New Wave of DDoS Attacks Launched

Are Community Institutions Adequately Prepared?

By , March 6, 2013.
New Wave of DDoS Attacks Launched

Hacktivists have formally launched their third wave of distributed-denial-of-service attacks on U.S. banking institutions.

See Also: Data Breach Battle Plans for Financial Services

On March 5, Izz ad-Din al-Qassam Cyber Fighters announced on the open forum Pastebin that banks and credit unions should brace for ongoing attacks beginning March 6.

"During running Operation Ababil Phase 3, like previous phases, a number of American banks will be hit by denial of service attacks three days a week, on Tuesday, Wednesday and Thursday during working hours," hacktivists claim in their most recent post.

And while experts have warned institutions of all asset sizes to maintain strong online guards, this newest wave of attacks is just starting to garner serious attention from community banks and credit unions. That's because smaller institutions, such as University Federal Credit Union and Patelco Credit Union, were among those hit during the hacktivists' second wave of attacks.

"The NCUA's warning has highlighted DDoS attacks as a concern worthy of consideration," says Richard Reinders, information security officer for Lake Trust Credit Union, a $1.5 billion non-profit institution based in Michigan. "It has provided needed attention to the issue, so the results from it so far are positive."

Reinders is referring to a recent alert from the National Credit Union Administration, which notes that DDoS attacks are often waged as tools of distraction to conceal fraud. "Credit unions should voluntarily file a Suspicious Activity Report if an attack impacts Internet service delivery, enables fraud, or compromises member information," the alert states. "DDoS attacks may also be paired with attempts to steal member funds or data."

Mixed Messages?

Still, one Midwest community bank executive, who asked not to be named, says as recently as January, smaller institutions were getting mixed messages about their need for concern.
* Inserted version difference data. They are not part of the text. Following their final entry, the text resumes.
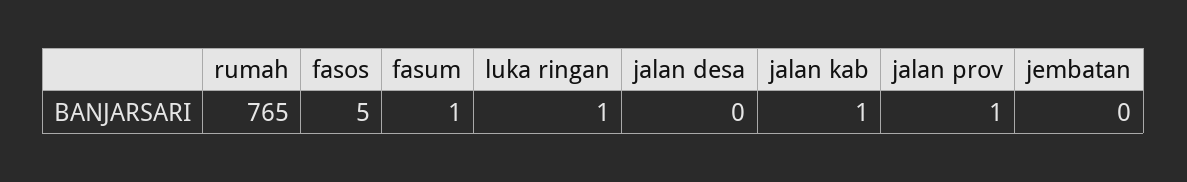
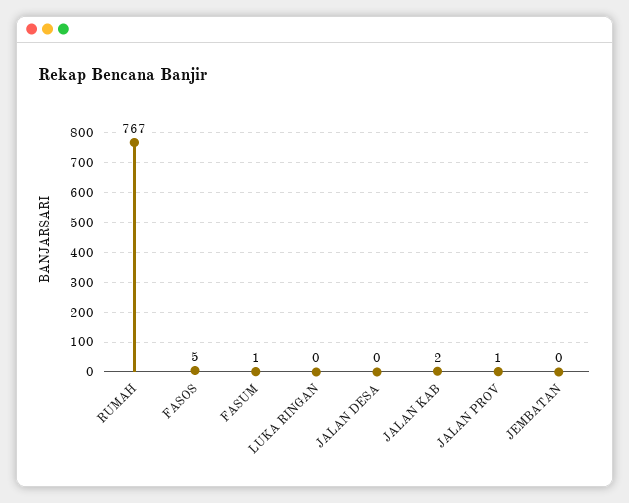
  {
-   "rumah": 765,
+   "rumah": 767,
    "fasos": 5,
    "fasum": 1,
-   "luka ringan": 1,
+   "luka ringan": 0,
    "jalan desa": 0,
-   "jalan kab": 1,
+   "jalan kab": 2,
    "jalan prov": 1,
    "jembatan": 0
  }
While regulators and banking associations such as the Financial Services Information Sharing and Analysis Center had issued warnings about DDoS attacks linked to fraud, federal investigators suggested hacktivists' attacks were the primary worry, the executive says.

"We spoke with the FBI a couple weeks ago about DDoS attacks on community banks, and they basically stated that the smaller community banks have not, and most likely will not, be targeted by DDoS attacks," the executive told BankInfoSecurity in early February, shortly after Izz ad-Din al-Qassam Cyber Fighters announced plans to halt its attacks. "They didn't feel banks our size and smaller needed to spend a lot of time and resources on this issue."

That perspective, however, has evolved among some executives since late January, when the attacks shifted and mid-tier institutions were among the hacktivists' new targets.

Reinders says credit unions are heeding regulators' warnings. "Credit unions are definitely talking about it, but it seems there is some hesitancy to discuss specifically what they do at this point."

Phase 3

Experts say banking institutions should do more of the same to prepare for this newest wave of attacks. The lessons learned during phase one, which hit in September and October, taught the industry how to collaborate and brace. Strikes waged against them during phase two, which hit in December and January, were less tasking for that reason, says Rodney Joffe, senior technologist for online security provider Neustar Inc.

In addition to sharing information about the attacks suffered, financial institutions have been more closely collaborating with Internet service providers to scrub and block traffic. Some also have implemented measures to turn off access to certain parts of their online sites, such as search functions, when DDoS activity is detected. These precautions, and others, have helped ensure sites are not completely taken offline by an attack, experts say.